Last edited 22 Sep 2015

Scottish building standards sustainability labelling

In Scotland, ministers are responsible for making building standards (equivalent to the building regulations in England) and the associated technical guidance documents. Local authorities act as verifiers administering the building standards system, granting permissions (building warrants) and completion certificates. The main purpose of the standards is to ensure that buildings are safe, efficient and sustainable.

Proposals to introduce sustainability labelling to the Scottish Building Standards for all new buildings were developed by a construction industry working group and made available for public consultation in late 2010. They were induced on 1st of May 2011 by The Building (Scotland) Act.

The labelling system is described in Section 7 of the Scottish Building Standards Technical Handbooks. New buildings that meet the building standards are given a Bronze level label, whilst optional higher levels of sustainability can be given Silver, Gold and Platinum labels.

The labelling system can be used to demonstrate developers’ commitment to sustainability. It can also give planning authorities a mechanism for delivering their obligations under Section 72 of The Climate Change (Scotland) Act 2009 'Development plans: inclusion of greenhouse gas emissions policies'.

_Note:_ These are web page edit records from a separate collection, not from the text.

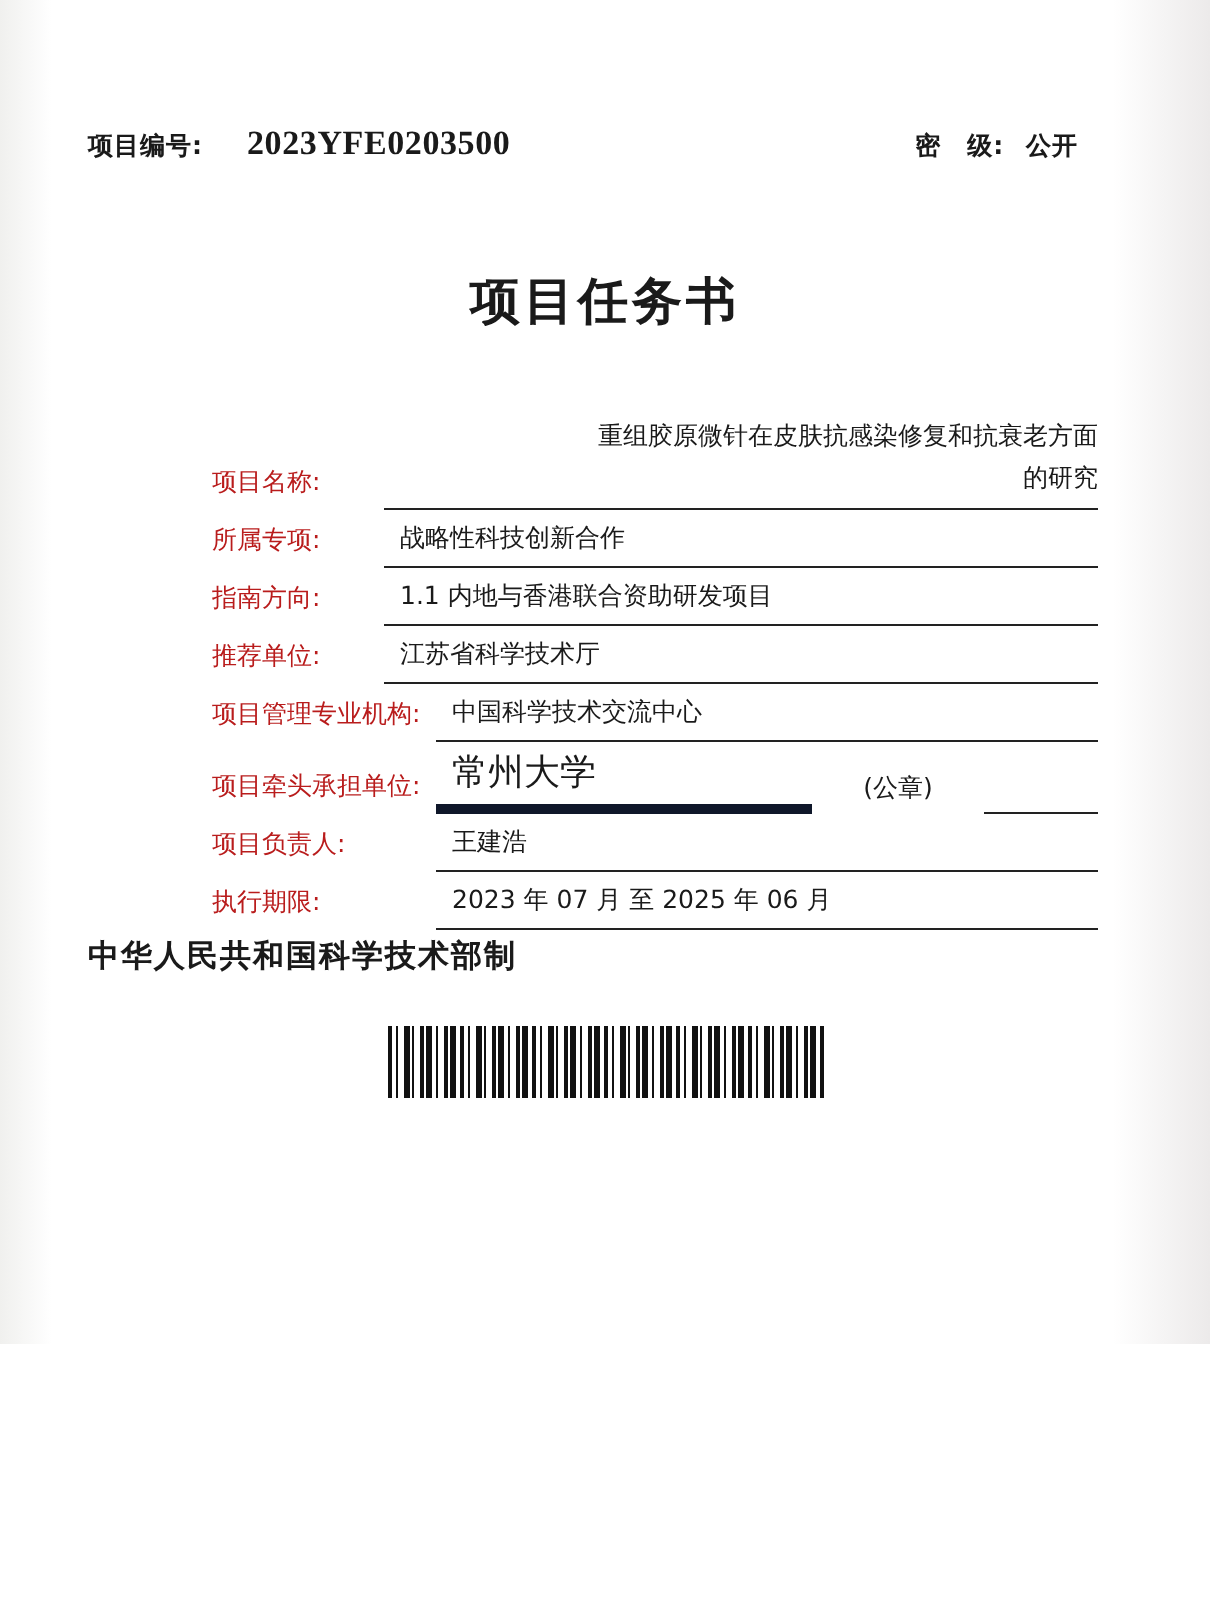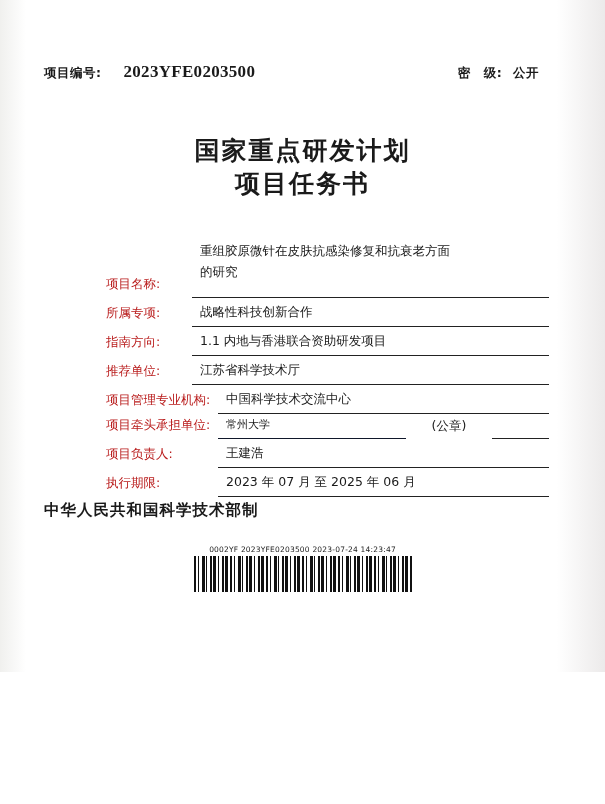--- a/index.html
+++ b/index.html
@@ -213,7 +213,6 @@
     </div>
 
     <div class="title-block">
-      <div class="title-line1">国家重点研发计划</div>
       <div class="title-line2">项目任务书</div>
     </div>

Aspects of development considered by the system include:

  • Resource use: including energy for space and water heating, CO2 emissions and water use.
  • Adaptability: providing dedicated spaces for home working, electric wheelchairs, prams or bicycles.
  • Occupant wellbeing: including enhanced noise insulation, increased natural light and improved security provisions.
  • Whether buildings incorporate low or zero-carbon generating technology (LZCGT).

The labelling system has been fully developed for domestic buildings, but as yet has only been partially developed for non-domestic buildings.